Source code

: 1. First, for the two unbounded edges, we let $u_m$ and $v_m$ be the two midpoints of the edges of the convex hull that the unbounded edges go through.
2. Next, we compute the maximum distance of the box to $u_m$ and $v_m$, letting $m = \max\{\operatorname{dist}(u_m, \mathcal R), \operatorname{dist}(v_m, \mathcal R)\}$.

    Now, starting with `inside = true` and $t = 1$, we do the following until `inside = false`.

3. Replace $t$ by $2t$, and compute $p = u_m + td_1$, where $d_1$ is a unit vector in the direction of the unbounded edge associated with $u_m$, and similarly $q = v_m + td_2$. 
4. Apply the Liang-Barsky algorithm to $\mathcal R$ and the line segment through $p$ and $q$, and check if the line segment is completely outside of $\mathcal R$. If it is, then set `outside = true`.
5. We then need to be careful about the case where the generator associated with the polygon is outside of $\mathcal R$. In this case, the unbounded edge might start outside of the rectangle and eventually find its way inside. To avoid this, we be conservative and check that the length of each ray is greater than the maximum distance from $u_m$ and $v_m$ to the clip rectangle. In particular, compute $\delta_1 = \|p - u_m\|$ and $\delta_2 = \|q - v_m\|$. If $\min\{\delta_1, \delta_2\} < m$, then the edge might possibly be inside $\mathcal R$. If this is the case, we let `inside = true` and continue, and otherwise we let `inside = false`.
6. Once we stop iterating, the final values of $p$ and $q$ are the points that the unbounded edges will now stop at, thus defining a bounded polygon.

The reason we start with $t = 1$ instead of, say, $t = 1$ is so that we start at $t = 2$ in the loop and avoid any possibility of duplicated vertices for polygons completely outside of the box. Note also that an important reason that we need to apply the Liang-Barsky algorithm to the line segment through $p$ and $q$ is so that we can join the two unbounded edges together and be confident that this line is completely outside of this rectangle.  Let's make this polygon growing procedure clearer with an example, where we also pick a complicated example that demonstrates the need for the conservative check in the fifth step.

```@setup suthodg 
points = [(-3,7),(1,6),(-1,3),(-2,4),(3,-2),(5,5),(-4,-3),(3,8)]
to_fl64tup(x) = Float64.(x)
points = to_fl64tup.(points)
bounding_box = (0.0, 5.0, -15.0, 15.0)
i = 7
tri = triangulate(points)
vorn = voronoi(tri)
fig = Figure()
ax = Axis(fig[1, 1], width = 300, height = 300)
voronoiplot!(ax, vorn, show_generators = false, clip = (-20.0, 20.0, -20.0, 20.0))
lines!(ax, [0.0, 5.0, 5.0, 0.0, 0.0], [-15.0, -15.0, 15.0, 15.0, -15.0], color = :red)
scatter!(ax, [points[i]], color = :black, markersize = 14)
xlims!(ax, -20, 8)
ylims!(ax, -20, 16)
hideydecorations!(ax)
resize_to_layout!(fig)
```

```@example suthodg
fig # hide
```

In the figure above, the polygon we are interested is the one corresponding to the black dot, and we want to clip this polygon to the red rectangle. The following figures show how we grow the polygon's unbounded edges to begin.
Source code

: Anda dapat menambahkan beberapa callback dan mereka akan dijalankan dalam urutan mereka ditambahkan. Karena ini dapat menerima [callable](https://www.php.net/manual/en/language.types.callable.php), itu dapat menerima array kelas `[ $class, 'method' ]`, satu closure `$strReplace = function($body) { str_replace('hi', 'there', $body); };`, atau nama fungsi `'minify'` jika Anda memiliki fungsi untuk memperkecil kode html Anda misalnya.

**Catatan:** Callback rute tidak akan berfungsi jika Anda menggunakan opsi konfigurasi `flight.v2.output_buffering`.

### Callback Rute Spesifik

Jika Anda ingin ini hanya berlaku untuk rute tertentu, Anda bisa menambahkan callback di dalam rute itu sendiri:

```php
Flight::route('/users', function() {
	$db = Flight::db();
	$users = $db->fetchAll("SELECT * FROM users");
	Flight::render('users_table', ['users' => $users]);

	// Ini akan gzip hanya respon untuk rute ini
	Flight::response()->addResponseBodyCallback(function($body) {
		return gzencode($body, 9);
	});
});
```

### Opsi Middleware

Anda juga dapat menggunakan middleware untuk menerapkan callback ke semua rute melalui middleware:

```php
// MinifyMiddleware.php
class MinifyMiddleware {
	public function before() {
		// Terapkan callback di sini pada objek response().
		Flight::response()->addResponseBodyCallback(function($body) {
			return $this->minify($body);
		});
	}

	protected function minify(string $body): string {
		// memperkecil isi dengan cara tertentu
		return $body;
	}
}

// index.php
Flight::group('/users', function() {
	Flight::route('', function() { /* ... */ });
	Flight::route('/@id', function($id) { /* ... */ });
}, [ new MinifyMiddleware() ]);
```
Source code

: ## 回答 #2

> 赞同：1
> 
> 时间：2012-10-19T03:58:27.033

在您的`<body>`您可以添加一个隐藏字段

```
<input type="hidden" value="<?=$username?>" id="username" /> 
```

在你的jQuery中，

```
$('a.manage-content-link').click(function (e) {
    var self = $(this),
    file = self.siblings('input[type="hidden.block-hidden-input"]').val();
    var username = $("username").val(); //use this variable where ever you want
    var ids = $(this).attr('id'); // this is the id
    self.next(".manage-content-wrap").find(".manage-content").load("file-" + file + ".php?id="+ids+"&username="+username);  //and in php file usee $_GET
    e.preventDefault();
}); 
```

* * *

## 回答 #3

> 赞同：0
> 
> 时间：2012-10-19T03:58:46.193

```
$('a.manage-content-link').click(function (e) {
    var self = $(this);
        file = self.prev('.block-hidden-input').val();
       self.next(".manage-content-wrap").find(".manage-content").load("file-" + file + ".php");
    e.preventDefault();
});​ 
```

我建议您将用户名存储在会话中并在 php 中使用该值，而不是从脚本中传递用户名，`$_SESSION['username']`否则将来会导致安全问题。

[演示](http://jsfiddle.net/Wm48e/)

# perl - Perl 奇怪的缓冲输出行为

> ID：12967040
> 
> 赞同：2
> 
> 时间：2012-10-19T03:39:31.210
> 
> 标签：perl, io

****

Print every line of the records exactly. Omit nothing.

Source code

: 1. First, for the two unbounded edges, we let $u_m$ and $v_m$ be the two midpoints of the edges of the convex hull that the unbounded edges go through.
2. Next, we compute the maximum distance of the box to $u_m$ and $v_m$, letting $m = \max\{\operatorname{dist}(u_m, \mathcal R), \operatorname{dist}(v_m, \mathcal R)\}$.

    Now, starting with `inside = true` and $t = 1$, we do the following until `inside = false`.

3. Replace $t$ by $2t$, and compute $p = u_m + td_1$, where $d_1$ is a unit vector in the direction of the unbounded edge associated with $u_m$, and similarly $q = v_m + td_2$. 
4. Apply the Liang-Barsky algorithm to $\mathcal R$ and the line segment through $p$ and $q$, and check if the line segment is completely outside of $\mathcal R$. If it is, then set `outside = true`.
5. We then need to be careful about the case where the generator associated with the polygon is outside of $\mathcal R$. In this case, the unbounded edge might start outside of the rectangle and eventually find its way inside. To avoid this, we be conservative and check that the length of each ray is greater than the maximum distance from $u_m$ and $v_m$ to the clip rectangle. In particular, compute $\delta_1 = \|p - u_m\|$ and $\delta_2 = \|q - v_m\|$. If $\min\{\delta_1, \delta_2\} < m$, then the edge might possibly be inside $\mathcal R$. If this is the case, we let `inside = true` and continue, and otherwise we let `inside = false`.
6. Once we stop iterating, the final values of $p$ and $q$ are the points that the unbounded edges will now stop at, thus defining a bounded polygon.

The reason we start with $t = 1$ instead of, say, $t = 1$ is so that we start at $t = 2$ in the loop and avoid any possibility of duplicated vertices for polygons completely outside of the box. Note also that an important reason that we need to apply the Liang-Barsky algorithm to the line segment through $p$ and $q$ is so that we can join the two unbounded edges together and be confident that this line is completely outside of this rectangle.  Let's make this polygon growing procedure clearer with an example, where we also pick a complicated example that demonstrates the need for the conservative check in the fifth step.

```@setup suthodg 
points = [(-3,7),(1,6),(-1,3),(-2,4),(3,-2),(5,5),(-4,-3),(3,8)]
to_fl64tup(x) = Float64.(x)
points = to_fl64tup.(points)
bounding_box = (0.0, 5.0, -15.0, 15.0)
i = 7
tri = triangulate(points)
vorn = voronoi(tri)
fig = Figure()
ax = Axis(fig[1, 1], width = 300, height = 300)
voronoiplot!(ax, vorn, show_generators = false, clip = (-20.0, 20.0, -20.0, 20.0))
lines!(ax, [0.0, 5.0, 5.0, 0.0, 0.0], [-15.0, -15.0, 15.0, 15.0, -15.0], color = :red)
scatter!(ax, [points[i]], color = :black, markersize = 14)
xlims!(ax, -20, 8)
ylims!(ax, -20, 16)
hideydecorations!(ax)
resize_to_layout!(fig)
```

```@example suthodg
fig # hide
```

In the figure above, the polygon we are interested is the one corresponding to the black dot, and we want to clip this polygon to the red rectangle. The following figures show how we grow the polygon's unbounded edges to begin.
Source code

: Anda dapat menambahkan beberapa callback dan mereka akan dijalankan dalam urutan mereka ditambahkan. Karena ini dapat menerima [callable](https://www.php.net/manual/en/language.types.callable.php), itu dapat menerima array kelas `[ $class, 'method' ]`, satu closure `$strReplace = function($body) { str_replace('hi', 'there', $body); };`, atau nama fungsi `'minify'` jika Anda memiliki fungsi untuk memperkecil kode html Anda misalnya.

**Catatan:** Callback rute tidak akan berfungsi jika Anda menggunakan opsi konfigurasi `flight.v2.output_buffering`.

### Callback Rute Spesifik

Jika Anda ingin ini hanya berlaku untuk rute tertentu, Anda bisa menambahkan callback di dalam rute itu sendiri:

```php
Flight::route('/users', function() {
	$db = Flight::db();
	$users = $db->fetchAll("SELECT * FROM users");
	Flight::render('users_table', ['users' => $users]);

	// Ini akan gzip hanya respon untuk rute ini
	Flight::response()->addResponseBodyCallback(function($body) {
		return gzencode($body, 9);
	});
});
```

### Opsi Middleware

Anda juga dapat menggunakan middleware untuk menerapkan callback ke semua rute melalui middleware:

```php
// MinifyMiddleware.php
class MinifyMiddleware {
	public function before() {
		// Terapkan callback di sini pada objek response().
		Flight::response()->addResponseBodyCallback(function($body) {
			return $this->minify($body);
		});
	}

	protected function minify(string $body): string {
		// memperkecil isi dengan cara tertentu
		return $body;
	}
}

// index.php
Flight::group('/users', function() {
	Flight::route('', function() { /* ... */ });
	Flight::route('/@id', function($id) { /* ... */ });
}, [ new MinifyMiddleware() ]);
```
Source code

: ## 回答 #2

> 赞同：1
> 
> 时间：2012-10-19T03:58:27.033

在您的`<body>`您可以添加一个隐藏字段

```
<input type="hidden" value="<?=$username?>" id="username" /> 
```

在你的jQuery中，

```
$('a.manage-content-link').click(function (e) {
    var self = $(this),
    file = self.siblings('input[type="hidden.block-hidden-input"]').val();
    var username = $("username").val(); //use this variable where ever you want
    var ids = $(this).attr('id'); // this is the id
    self.next(".manage-content-wrap").find(".manage-content").load("file-" + file + ".php?id="+ids+"&username="+username);  //and in php file usee $_GET
    e.preventDefault();
}); 
```

* * *

## 回答 #3

> 赞同：0
> 
> 时间：2012-10-19T03:58:46.193

```
$('a.manage-content-link').click(function (e) {
    var self = $(this);
        file = self.prev('.block-hidden-input').val();
       self.next(".manage-content-wrap").find(".manage-content").load("file-" + file + ".php");
    e.preventDefault();
});​ 
```

我建议您将用户名存储在会话中并在 php 中使用该值，而不是从脚本中传递用户名，`$_SESSION['username']`否则将来会导致安全问题。

[演示](http://jsfiddle.net/Wm48e/)

# perl - Perl 奇怪的缓冲输出行为

> ID：12967040
> 
> 赞同：2
> 
> 时间：2012-10-19T03:39:31.210
> 
> 标签：perl, io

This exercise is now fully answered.